- Aufgabe -
Stelle sämtliche folgenden Zeilen als Markdown-Tabelle dar, mit der Spalte „Nr.“ für die fortlaufende Nummer und der Spalte „Zeile“ für den Wortlaut. Leere Zeilen werden weggelassen.
#####
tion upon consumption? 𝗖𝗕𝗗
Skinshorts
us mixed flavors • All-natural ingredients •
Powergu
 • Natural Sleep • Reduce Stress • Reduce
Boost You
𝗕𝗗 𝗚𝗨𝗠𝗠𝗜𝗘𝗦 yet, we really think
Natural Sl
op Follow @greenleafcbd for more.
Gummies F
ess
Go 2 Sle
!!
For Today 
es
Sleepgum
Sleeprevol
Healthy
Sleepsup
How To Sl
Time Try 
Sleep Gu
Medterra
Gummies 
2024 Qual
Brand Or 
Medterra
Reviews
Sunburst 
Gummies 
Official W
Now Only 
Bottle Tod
#####
- Lösung -
| Nr. | Zeile |
|---|---|
| 1 | tion upon consumption? 𝗖𝗕𝗗 |
| 2 | Skinshorts |
| 3 | us mixed flavors • All-natural ingredients • |
| 4 | Powergu |
| 5 |  • Natural Sleep • Reduce Stress • Reduce |
| 6 | Boost You |
| 7 | 𝗕𝗗 𝗚𝗨𝗠𝗠𝗜𝗘𝗦 yet, we really think |
| 8 | Natural Sl |
| 9 | op Follow @greenleafcbd for more. |
| 10 | Gummies F |
| 11 | ess |
| 12 | Go 2 Sle |
| 13 | !! |
| 14 | For Today  |
| 15 | es |
| 16 | Sleepgum |
| 17 | Sleeprevol |
| 18 | Healthy |
| 19 | Sleepsup |
| 20 | How To Sl |
| 21 | Time Try  |
| 22 | Sleep Gu |
| 23 | Medterra |
| 24 | Gummies  |
| 25 | 2024 Qual |
| 26 | Brand Or  |
| 27 | Medterra |
| 28 | Reviews |
| 29 | Sunburst  |
| 30 | Gummies  |
| 31 | Official W |
| 32 | Now Only  |
| 33 | Bottle Tod |